Hardware design source data:
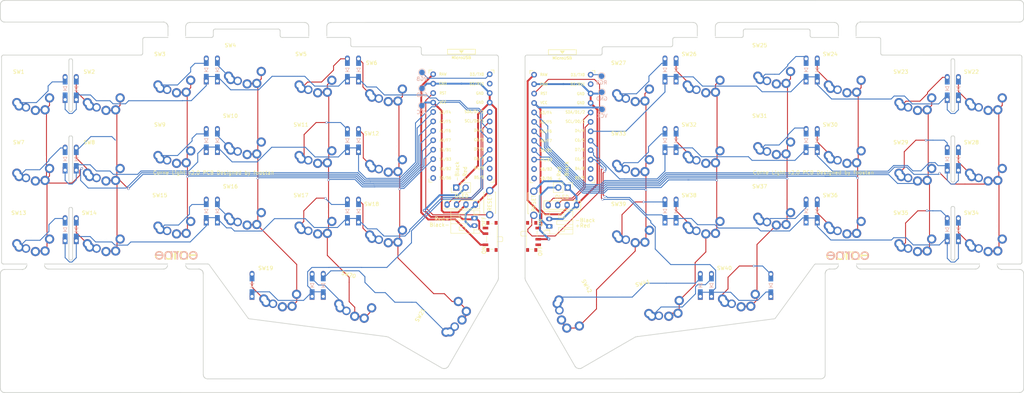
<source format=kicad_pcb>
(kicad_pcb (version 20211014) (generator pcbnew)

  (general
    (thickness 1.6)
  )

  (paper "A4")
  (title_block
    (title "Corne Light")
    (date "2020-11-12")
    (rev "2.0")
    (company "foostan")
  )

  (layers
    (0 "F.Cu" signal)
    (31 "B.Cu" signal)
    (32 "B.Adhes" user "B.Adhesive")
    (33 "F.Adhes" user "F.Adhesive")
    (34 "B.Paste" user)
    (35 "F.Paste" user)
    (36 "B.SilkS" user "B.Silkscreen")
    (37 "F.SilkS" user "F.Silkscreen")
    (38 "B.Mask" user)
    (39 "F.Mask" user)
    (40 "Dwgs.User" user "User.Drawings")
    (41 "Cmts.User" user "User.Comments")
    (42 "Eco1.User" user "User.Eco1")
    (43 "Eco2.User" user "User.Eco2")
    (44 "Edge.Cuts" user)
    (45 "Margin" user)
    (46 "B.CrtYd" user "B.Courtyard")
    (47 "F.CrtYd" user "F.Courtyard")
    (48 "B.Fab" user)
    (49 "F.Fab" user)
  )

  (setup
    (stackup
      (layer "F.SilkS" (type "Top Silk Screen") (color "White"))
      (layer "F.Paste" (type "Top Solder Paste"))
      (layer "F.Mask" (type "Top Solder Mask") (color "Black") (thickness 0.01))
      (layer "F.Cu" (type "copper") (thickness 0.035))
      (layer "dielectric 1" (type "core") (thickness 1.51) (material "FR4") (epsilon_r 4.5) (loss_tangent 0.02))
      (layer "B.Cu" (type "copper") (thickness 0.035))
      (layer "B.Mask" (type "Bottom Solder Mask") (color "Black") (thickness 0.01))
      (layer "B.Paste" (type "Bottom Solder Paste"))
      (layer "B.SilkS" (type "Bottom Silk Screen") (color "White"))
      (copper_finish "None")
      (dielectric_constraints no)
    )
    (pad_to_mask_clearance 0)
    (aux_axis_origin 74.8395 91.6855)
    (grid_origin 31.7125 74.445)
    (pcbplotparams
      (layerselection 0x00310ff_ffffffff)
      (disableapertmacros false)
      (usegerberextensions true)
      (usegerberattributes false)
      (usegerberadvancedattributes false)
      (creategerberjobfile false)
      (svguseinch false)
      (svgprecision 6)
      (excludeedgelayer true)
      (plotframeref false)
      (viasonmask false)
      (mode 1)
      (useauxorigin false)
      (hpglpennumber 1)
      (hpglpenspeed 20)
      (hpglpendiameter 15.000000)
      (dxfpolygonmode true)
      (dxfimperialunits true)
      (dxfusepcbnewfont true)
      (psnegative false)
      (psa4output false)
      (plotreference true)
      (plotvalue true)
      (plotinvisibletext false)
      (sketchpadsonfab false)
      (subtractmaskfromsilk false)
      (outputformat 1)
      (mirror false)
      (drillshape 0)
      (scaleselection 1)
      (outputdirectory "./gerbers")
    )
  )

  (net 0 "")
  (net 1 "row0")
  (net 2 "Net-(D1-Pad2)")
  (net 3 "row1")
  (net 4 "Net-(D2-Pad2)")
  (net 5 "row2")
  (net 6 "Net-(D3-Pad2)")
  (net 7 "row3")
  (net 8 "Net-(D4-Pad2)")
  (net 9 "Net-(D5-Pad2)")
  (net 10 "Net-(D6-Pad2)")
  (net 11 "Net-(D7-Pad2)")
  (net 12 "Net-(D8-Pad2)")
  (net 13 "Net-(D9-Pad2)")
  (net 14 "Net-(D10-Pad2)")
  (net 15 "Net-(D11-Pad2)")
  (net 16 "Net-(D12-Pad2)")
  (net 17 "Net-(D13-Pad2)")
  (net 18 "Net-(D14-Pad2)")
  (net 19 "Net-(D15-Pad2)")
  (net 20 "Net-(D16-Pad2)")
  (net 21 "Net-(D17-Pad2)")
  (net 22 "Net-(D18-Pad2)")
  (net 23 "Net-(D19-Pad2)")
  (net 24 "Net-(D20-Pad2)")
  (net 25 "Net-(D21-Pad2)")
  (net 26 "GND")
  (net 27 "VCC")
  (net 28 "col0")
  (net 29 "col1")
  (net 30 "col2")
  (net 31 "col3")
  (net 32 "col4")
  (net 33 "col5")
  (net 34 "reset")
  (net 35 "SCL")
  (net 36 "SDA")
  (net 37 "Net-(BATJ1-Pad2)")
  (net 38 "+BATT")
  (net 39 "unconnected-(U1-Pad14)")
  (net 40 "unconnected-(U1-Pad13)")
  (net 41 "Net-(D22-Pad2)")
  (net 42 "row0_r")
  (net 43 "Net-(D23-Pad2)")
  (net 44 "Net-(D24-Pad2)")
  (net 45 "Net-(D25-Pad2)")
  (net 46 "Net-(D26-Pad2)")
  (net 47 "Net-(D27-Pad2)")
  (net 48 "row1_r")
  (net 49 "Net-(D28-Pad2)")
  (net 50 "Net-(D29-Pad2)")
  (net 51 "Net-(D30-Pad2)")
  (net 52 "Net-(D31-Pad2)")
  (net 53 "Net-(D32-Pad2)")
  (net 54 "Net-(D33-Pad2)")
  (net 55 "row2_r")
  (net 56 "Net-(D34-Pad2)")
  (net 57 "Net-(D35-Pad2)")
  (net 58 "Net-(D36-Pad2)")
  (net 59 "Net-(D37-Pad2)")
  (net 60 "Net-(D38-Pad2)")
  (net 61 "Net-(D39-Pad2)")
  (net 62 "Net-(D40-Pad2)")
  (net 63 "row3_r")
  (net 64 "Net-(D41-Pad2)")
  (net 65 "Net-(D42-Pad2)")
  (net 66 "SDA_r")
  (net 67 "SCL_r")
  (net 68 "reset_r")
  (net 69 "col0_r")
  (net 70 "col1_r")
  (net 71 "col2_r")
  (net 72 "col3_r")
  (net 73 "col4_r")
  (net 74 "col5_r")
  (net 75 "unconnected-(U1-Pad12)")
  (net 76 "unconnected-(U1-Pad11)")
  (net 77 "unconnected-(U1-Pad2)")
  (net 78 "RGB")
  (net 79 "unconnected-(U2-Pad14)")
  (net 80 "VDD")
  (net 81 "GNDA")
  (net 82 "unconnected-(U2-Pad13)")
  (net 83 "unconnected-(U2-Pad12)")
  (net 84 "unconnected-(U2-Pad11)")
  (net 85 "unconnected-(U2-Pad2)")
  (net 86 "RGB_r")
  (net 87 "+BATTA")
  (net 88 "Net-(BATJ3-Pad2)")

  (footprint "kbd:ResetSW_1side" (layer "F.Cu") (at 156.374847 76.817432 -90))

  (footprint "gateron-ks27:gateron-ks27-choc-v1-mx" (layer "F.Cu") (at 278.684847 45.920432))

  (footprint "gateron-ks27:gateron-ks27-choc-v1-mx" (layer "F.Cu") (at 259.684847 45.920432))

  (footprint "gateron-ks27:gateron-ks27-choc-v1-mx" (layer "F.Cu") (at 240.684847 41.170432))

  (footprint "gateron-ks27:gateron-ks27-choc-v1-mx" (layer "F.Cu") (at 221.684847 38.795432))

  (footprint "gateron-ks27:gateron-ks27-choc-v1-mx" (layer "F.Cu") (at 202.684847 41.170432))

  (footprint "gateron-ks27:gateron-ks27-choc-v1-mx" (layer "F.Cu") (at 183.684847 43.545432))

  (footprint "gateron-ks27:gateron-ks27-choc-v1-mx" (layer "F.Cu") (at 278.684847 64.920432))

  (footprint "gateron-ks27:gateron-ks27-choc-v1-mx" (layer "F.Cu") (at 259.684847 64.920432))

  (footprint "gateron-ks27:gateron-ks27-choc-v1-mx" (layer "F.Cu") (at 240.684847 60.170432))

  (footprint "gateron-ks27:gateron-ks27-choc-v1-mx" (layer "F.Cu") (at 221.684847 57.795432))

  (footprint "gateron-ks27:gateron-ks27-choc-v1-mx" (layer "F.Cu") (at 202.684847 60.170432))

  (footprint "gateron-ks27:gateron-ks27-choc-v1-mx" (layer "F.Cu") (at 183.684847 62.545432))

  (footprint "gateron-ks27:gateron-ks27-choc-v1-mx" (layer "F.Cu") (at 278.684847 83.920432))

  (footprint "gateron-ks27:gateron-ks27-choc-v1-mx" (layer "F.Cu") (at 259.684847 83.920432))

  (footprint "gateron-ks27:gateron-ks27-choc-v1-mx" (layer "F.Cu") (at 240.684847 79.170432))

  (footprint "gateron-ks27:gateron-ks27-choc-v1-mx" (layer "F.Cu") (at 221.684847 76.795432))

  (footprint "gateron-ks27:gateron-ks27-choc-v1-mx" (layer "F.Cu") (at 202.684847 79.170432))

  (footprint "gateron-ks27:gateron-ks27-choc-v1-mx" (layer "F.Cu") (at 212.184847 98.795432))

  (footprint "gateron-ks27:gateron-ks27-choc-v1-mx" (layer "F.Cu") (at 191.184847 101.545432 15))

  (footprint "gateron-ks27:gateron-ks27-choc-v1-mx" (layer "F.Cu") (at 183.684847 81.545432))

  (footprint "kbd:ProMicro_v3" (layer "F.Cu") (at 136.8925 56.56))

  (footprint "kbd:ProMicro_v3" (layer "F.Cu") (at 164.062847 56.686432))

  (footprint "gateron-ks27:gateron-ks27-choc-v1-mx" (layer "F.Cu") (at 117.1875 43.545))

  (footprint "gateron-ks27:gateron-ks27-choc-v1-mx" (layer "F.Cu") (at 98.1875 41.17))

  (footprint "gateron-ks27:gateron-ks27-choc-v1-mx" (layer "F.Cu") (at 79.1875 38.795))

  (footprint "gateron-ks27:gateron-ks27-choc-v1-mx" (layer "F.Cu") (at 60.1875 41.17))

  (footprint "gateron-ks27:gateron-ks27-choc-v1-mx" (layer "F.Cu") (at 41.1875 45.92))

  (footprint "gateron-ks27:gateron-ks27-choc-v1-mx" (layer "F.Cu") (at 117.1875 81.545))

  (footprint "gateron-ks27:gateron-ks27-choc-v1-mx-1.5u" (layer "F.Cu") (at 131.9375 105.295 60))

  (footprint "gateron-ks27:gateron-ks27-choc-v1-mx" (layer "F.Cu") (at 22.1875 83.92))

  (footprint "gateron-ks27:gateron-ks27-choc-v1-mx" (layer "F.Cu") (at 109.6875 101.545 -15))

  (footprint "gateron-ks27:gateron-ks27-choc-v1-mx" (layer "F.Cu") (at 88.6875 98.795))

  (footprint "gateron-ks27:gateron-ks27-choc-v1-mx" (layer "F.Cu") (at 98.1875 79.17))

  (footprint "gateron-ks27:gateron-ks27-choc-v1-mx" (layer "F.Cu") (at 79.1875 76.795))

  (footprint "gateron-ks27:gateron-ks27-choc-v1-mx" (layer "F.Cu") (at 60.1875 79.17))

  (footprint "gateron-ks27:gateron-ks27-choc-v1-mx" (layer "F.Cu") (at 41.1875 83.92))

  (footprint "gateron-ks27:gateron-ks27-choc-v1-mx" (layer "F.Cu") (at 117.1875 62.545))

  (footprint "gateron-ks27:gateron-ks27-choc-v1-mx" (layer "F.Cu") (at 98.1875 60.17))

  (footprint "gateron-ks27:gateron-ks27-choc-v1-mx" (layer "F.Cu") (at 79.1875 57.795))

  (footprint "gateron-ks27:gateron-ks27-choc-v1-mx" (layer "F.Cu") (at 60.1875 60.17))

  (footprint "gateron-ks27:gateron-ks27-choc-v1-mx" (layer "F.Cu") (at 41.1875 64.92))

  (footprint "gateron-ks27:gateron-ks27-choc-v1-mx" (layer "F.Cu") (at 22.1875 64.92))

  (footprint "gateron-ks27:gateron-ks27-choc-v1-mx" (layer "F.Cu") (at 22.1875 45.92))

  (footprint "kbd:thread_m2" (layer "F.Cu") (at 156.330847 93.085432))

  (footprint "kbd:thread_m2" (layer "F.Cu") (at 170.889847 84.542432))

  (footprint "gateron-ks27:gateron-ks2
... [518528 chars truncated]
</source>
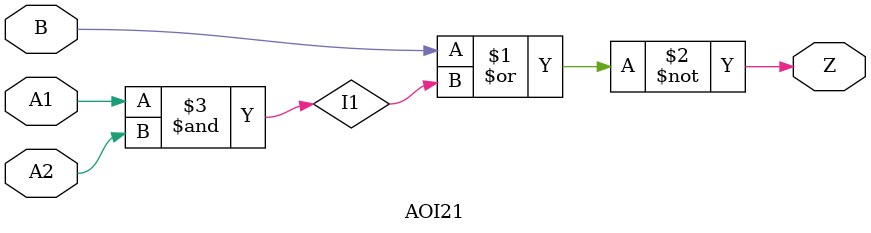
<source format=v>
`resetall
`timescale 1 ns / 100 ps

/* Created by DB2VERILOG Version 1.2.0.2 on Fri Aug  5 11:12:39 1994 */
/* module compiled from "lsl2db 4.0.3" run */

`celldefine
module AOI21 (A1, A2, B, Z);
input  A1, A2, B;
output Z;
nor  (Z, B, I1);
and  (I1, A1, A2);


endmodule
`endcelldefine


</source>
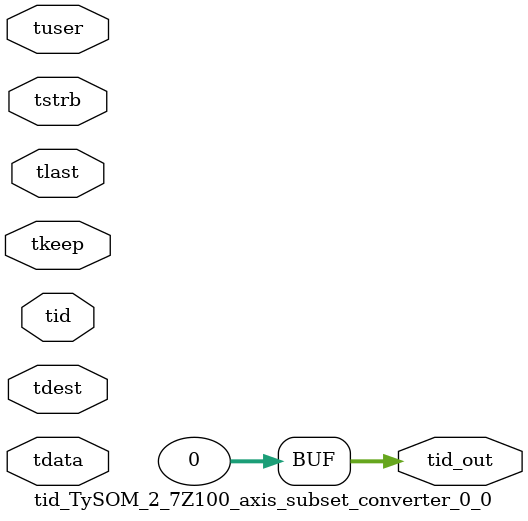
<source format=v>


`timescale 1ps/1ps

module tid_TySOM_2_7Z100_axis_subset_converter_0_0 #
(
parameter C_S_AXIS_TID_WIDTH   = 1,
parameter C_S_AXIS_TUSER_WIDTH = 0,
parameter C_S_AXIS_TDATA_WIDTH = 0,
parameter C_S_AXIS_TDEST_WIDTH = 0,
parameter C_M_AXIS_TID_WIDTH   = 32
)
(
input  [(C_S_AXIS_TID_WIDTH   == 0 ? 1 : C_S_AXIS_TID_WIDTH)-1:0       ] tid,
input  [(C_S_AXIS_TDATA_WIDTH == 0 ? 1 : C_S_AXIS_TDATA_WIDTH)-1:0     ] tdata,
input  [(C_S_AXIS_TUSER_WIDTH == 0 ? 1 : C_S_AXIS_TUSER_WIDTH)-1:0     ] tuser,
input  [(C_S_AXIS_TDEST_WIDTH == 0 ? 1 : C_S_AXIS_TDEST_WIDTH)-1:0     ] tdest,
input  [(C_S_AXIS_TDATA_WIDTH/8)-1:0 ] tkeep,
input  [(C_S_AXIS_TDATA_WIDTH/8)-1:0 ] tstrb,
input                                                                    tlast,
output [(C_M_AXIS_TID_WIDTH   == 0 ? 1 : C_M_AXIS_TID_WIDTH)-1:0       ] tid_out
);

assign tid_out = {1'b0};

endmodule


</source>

**Exercise brief:**
Would you copy each line of the records that contains "Bottom"?

**Response to the exercise:**
      (layer "B.Mask" (type "Bottom Solder Mask") (color "Black") (thickness 0.01))
      (layer "B.Paste" (type "Bottom Solder Paste"))
      (layer "B.SilkS" (type "Bottom Silk Screen") (color "White"))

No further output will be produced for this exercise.